KUTIPAN TEKS:
Sementara itu, Wakil Ketua Ko­misi I DPRD Maluku Yantje Wenno minta kepada pihak kepolisian untuk mendirikan pos yang parmanen di perbatasan antara Desa Ori dan Ka­riu, guna  menghindari terjadi­nya lagi hal-hal yang tak diinginkan ber­sama.

Ketua Fraksi Partai Perindo Amanat Berkarya di DPRD Provinsi Maluku ini, sangat menyayangkan kejadian bentrokan yang terjadi antara basudara Ori dan kariu.

“Sebenarnya masalah ini tidak bisa terjadi seperti sekarang ini, sebab pada tiga bulan yang lalu warga Kariu sudah menyurat ke DPRD Maluku soal situasi disana yang bisa mengarah ke konflik, dimana mereka minta ada pos Brimob di perbatasan kedua desa agar tidak terjadi konflik, namun ini tak ditenggapi serius oleh pihak kepolisian,” ungkap Wenno ke­pada Siwalim melalui telepon seluler­nya, Rabu (26/1).

Karena tak ditanggapi, warga Kariu juga minta Ketua Sinode GPM untuk meneruskan permin­taan mereka ini ke pihak kepolisian dalam hal ini Polda Maluku.

Namun, lagi-lagi pihak Polda tak menanggapinya dengan serius, dimana mereka hanya mengutus Kapolresta yang saat itu dijabat oleh Kombes Leo Surya Nugraha Sima­tupang untuk turun ke sana mem­berikan himbauan.  “Saat itu Ketua Sinode juga ikut turun, bahkan sempat memimpin ibadah, seka­ligus untuk mereda­kan situasi dan kondisi disana,” tutur Wenno.

Wenno menghimbau warga kedua Desa baik Ori maupun Pe­lauw untuk bersabar diri dan percayakan masalah ini ditangani oleh aparat kepolisian.

PETUNJUK PENGERJAAN: Tuliskan kelanjutan berita tentang bentrokan warga Ori dan Kariu di atas, dimulai setelah kalimat terakhirnya. Data ini diambil dari sumber yang berbeda.

DATA YANG TERSEDIA:

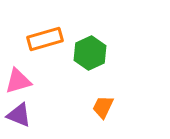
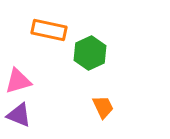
orange rectangle: moved 4 px right, 9 px up; rotated 28 degrees clockwise
orange trapezoid: rotated 130 degrees clockwise
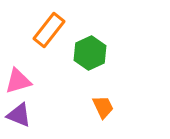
orange rectangle: rotated 64 degrees counterclockwise
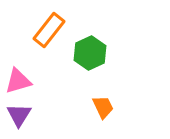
purple triangle: rotated 40 degrees clockwise
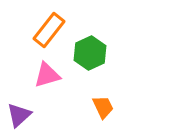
pink triangle: moved 29 px right, 6 px up
purple triangle: rotated 16 degrees clockwise
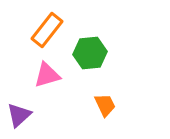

HASIL LATIHAN:
Wenno menyampaikan ucapan turut berduka cita kepada mereka yang menjadi korban dalam peris­tiwa ini, serta meminta masyarakat Maluku agar tidak terprovokasi dengan isu-isu menyesatkan yang dapat mengganggu situasi kamtib­mas di daerah ini.

“Sekali lagi saya minta kepada pihak kepolisian agar menem­patkan pos parmenan di perba­tasan kedua negeri ini demi meng­hindari hal-hal yang tak diinginkan bersama terjadi kembali,” pinta Wenno.

Tak Terprovokasi

Ketua DPD Partai Golkar Malu­ku, Ramly Umasugi, minta kepada masyarakat Maluku agar tidak terprovokasi dengan isu-isu terkait kasus bentrokan antara Desa Ori dan Kariuw di Kecamatan Haruku, Kabupaten Maluku Tengah.

Kepada Siwalima, dia mengajak masyarakat, un­tuk bersama-sama menjaga situasi kamtibmas di Maluku yang saat ini sudah sangat aman dan nyaman.

Umasugi  minta mas­yarakat, agar tidak menye­barkan isu-isu hoax yang menye­sat­kan, ter­utama di media sosial, seper­ti facebook, twiter dan lain seba­gainya, yang nantinya dapat meng­ga­nggu situasi kamtibmas di Maluku.

Himbau Warga Tahan Diri

Sementara itu, Bupati Maluku Tengah Tuasikal Abua bersama Kapolresta Ambon Kombes Pol Raja Arthur Simamora, Dandim Pulau Ambon Kolonel Cristian Soumokil meninjau lokasi bentrok antara Desa Kariuw  dan Ori, di Kecamatan Haruku, Rabu (26/1).

Dalam tinjauan itu Bupati Tuasikal Abua dengan rombongan meng­gelar rapat bersama para tokoh agama dan tokoh masyarakat serta perangkat pemerintahan Kecama­tan Haruku.

Rapat tersebut diarahkan untuk mencari solusi penyelesaian ben­trok antar ke desa bertetangga itu.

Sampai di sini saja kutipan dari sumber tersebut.